Cette incorporation est uniquement sémantique, et non syntaxique, car le nom sans déterminant peut être antéposé à son verbe fléchi (6).


(6) ø Bod e roas _ din ar porzhier.
abri R donna _ à.moi le portier
'Le portier m'offrit l'hospitalité.' Priel (1957:210), cité par Le Gléau (1973:17)


(7) ø Taolenn ha ø blaz braouac'hus ne vo ket tu da hani ac'hanomp ankouaat ken tre ma vevahomp!

'Un tableau et une odeur effarants qu'aucun de nous n'oubliera tant qu'il vivra.', Vannetais, Herrieu (1994:24)

X pe Y

Ci-dessous, l'article n'apparait pas devant les noms pik et bran.

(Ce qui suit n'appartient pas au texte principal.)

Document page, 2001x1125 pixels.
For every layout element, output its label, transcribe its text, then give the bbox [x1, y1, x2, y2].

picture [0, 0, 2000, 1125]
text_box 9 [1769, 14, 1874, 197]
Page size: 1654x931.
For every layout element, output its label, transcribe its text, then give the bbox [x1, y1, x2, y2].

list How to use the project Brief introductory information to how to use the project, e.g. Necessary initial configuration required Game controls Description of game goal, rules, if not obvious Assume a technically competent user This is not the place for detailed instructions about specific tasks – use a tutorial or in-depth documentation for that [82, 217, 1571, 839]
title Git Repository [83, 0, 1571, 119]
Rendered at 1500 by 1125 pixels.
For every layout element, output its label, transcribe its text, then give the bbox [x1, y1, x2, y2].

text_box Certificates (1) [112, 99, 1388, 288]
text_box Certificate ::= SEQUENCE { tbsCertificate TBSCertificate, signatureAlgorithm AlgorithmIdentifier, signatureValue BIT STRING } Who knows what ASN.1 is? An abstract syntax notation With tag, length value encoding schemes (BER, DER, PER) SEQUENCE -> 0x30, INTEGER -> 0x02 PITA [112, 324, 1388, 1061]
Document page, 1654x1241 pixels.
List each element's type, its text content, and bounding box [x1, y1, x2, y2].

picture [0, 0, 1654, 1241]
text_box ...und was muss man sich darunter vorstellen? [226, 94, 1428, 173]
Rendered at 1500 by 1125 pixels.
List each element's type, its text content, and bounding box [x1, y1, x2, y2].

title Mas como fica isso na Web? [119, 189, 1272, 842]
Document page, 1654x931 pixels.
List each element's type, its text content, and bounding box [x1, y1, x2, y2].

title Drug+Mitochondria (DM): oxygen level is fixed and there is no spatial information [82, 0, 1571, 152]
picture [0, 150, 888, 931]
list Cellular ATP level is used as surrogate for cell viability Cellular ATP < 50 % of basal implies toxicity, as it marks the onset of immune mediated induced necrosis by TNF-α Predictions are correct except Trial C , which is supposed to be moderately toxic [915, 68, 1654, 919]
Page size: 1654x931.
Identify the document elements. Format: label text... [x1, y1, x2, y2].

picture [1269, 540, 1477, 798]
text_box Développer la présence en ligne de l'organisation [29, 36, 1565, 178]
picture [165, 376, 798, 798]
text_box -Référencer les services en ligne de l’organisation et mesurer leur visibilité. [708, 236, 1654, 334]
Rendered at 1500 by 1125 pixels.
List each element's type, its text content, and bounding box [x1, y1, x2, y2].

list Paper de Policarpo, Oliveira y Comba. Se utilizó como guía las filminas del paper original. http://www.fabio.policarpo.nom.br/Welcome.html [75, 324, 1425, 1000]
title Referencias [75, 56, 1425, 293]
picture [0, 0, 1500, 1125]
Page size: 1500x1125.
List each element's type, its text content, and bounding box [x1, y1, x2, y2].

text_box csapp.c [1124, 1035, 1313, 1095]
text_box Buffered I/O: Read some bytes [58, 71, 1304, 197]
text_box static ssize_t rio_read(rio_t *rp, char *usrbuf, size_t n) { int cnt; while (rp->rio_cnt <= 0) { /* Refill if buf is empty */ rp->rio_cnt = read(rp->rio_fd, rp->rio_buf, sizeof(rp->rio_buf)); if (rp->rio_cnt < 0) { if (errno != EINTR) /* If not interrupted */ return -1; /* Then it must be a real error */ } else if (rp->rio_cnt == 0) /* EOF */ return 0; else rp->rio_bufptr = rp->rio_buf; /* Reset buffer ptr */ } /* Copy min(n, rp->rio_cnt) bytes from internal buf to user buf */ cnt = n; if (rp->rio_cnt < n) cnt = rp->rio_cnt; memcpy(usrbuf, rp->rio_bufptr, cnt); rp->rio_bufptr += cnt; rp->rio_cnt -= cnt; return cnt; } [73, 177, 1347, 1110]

La lecture semble être celle d'un indéfini singulier.


(4) ø Pik pe ø vran ne hwito ked da gonta.
pie ou1 corbeau ne manquera pas de1 conter
litt. 'Pie ou corbeau ne manquera pas de raconter.' > 'Quelqu'un vendra bien la mèche.'
Le Berre & Le Dû (1999:56)

adjectif antéposé

Un adjectif comparatif de supériorité antéposé au nom provoque la disparition de l'article.

  • Lan a lavar d'e vab rei peoc'h gant aon da zigeri brasoc'h gouli e kalon an tad koz.
Cornouaille (Pleyben), Ar Floc'h (1950:71)

Sémantique

Les articles sont des quantifieurs existentiels.

Terminologie

L'article défini est désigné par le terme breton ger mell strizh (SADED 2010), ou ger-mell strizh (Chalm 2008).

L'article indéfini est désigné par le terme breton ger mell amstrizh (SADED 2010), , ou ger-mell amstrizh (Chalm 2008)

En anglais, les termes sont definite article et indefinite artcile.

Bibliographie

  • Abbott, Barbara, 2004. 'Definiteness and Indefiniteness', Laurence R. Horn & Gregory Ward (éds.), The handbook of pragmatics, Blackwell Publishing, 122-149.
  • German, G. 1986-7. 'Une description du déterminant défini an à St-Yvi en Cornouaille', La Bretagne Linguistique 3 : 157-168.
  • Hannahs, S.J. and Tallerman, M. 2006. 'At the interface: selection of the Welsh definite article'. Linguistics, 44(4), 781-816.
  • Jouitteau, M. 2010. 'A Breton dependent indefinite created by reduplication', presentation at the 6th Celtic Linguistics Conference, Dublin, 2010 sept. 11
  • Ouhalla, J. 2009. 'Variation and Change in Possessive noun Phrases: The Evolution of the Analytic Type and Loss of the Synthetic Type', In Brill’s Annual of Afroasiatic Languages and Linguistics 1, 311–337. texte
  • Williams, J.E.C. 2002. 'The article/demonstrative in Old Welsh and Modern Welsh', Hor Yezh 229: 33-40.